SOURCE EXTRACT —
......
Surviving rage.

 

I pulled the duvet off my body and dragged myself to the shower, readying myself for the day ahead. The usual heavyness that smothered my body from the inside out was present and the distant rumbling of chaos had yet to fill my mind but even in this mindless morning state I could feel it readying itself. Mechanically I got dressed, ate food and then went to University. There I would sit in a room full of people and feel more out of place than ever. I would notice how they all seemed to just breeze through their days. Their lives looked fun and interesting and I couldn't figure out how it was that they managed that when it took a mammoth effort for me just to get here. Every day this awful weight followed me around like an unwanted bully and no matter how much I smiled and got involved I always felt like I was just playing a role. I always felt like I was just not “one of them”. Frustration was a way of life and so was deep, unrelenting rage. I still bite my bottom lip in disbelief when I look back at that time in my life and just how angry I was. Angry at the world. Angry that I couldn't fit in. Angry that my life was the way that it was. I was just always so angry.
......
MATERIAL —
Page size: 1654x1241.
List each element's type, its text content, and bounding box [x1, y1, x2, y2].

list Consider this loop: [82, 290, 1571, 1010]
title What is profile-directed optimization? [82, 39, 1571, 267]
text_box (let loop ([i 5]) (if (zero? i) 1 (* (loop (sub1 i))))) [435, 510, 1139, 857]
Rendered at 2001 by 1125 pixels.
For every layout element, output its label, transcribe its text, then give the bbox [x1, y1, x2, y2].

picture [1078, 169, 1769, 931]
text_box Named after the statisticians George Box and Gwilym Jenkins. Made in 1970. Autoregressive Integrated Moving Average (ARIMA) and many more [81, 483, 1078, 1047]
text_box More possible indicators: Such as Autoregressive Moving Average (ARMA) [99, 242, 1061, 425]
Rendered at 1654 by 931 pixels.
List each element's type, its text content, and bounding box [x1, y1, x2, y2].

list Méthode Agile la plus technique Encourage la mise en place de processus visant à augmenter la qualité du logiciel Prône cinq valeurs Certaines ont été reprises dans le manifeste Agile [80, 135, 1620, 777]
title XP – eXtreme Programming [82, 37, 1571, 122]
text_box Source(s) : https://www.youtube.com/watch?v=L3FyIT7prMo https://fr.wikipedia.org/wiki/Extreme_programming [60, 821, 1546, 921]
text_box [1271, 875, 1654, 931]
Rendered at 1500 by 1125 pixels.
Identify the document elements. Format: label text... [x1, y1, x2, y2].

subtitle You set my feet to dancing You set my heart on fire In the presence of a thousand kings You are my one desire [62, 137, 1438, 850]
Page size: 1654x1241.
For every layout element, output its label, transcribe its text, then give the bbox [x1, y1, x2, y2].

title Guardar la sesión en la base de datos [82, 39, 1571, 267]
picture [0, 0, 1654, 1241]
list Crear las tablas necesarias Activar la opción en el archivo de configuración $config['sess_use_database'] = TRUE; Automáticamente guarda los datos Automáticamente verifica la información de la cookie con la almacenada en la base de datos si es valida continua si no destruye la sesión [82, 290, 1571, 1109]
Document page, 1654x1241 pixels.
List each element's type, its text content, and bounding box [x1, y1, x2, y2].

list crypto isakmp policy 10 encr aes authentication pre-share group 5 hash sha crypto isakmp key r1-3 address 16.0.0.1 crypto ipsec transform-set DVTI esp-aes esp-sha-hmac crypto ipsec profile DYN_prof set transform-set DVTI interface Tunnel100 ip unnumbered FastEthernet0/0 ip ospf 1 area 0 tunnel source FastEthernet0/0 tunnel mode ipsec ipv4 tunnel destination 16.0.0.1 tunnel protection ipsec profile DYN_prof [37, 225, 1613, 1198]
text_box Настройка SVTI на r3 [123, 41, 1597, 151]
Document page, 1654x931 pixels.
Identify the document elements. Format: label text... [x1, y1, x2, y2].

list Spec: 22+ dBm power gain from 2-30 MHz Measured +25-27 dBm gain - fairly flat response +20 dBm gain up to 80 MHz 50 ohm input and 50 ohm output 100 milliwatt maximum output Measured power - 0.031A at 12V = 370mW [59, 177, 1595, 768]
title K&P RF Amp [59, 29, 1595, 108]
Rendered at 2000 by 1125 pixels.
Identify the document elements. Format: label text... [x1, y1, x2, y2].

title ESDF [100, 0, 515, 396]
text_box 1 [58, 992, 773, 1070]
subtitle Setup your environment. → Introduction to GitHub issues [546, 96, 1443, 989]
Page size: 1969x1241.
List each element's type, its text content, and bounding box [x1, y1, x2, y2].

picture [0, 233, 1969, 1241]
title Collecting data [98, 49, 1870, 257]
......
JOB — Carry on the first-person account titled "Surviving rage" from its final sentence, keeping its voice and tense.

ANSWER TO THE PROBLEM —
Of course I know now that all anger is pain. Instead of figuring out what you are angry about it's much more efficient to ask yourself the question, “What hurt you?”. Anger is a perfectly useful tool that is based in survival and reaction and it is of course the active space of all pain. It's the moment when the pain is so overwhelming that you have to shift into a different energy space to stay out of it. The problem with me was that I had lived like that for so long it had become normalized. I see it often in my clients and I think having had that experience myself I am able to recognise it more fully in others. Anger that perpetuates for that length of time in the body has a disasterous effect. Your immune system will start to plumet due to adrenal fatigue, you can manifest chronic fatigue, bowel issues, blood pressure issues, migraines, depression and a whole host of nervous system based illness' that can run rampant. You will also create abusive social dynamics, shoddy family relationships and you simply won't be emotionally available to anyone that asks you for real intimacy. That is the cost of holding onto your pain.

 

 

Surviving my own anger was tough. I personally think it was the reason my lungs used to collapse due to being so under weight, I think it was the reason I actively created pretty much everything I just mentioned, it was the root cause of everything I built in my twenties. It wasn't until I recognised that anger for the pain that it was that I started to unravel it at it's core. It took a while but after careful soul searching I actually began to find myself in the middle of all of that mess. I worked through the pain and surrendered it and de stabalised everything that was built on top of it. Once I let it go I found joy, peace, self respect, self care and eventually self love. Anger can be scary and it can lead us down some dark paths in our lives but if we learn to recognise it for the pain that it is we can stop it in it's tracks before it becomes a way of life. Anger is a stepping stone, not a destination. It is a way to release pain, not a lifestyle.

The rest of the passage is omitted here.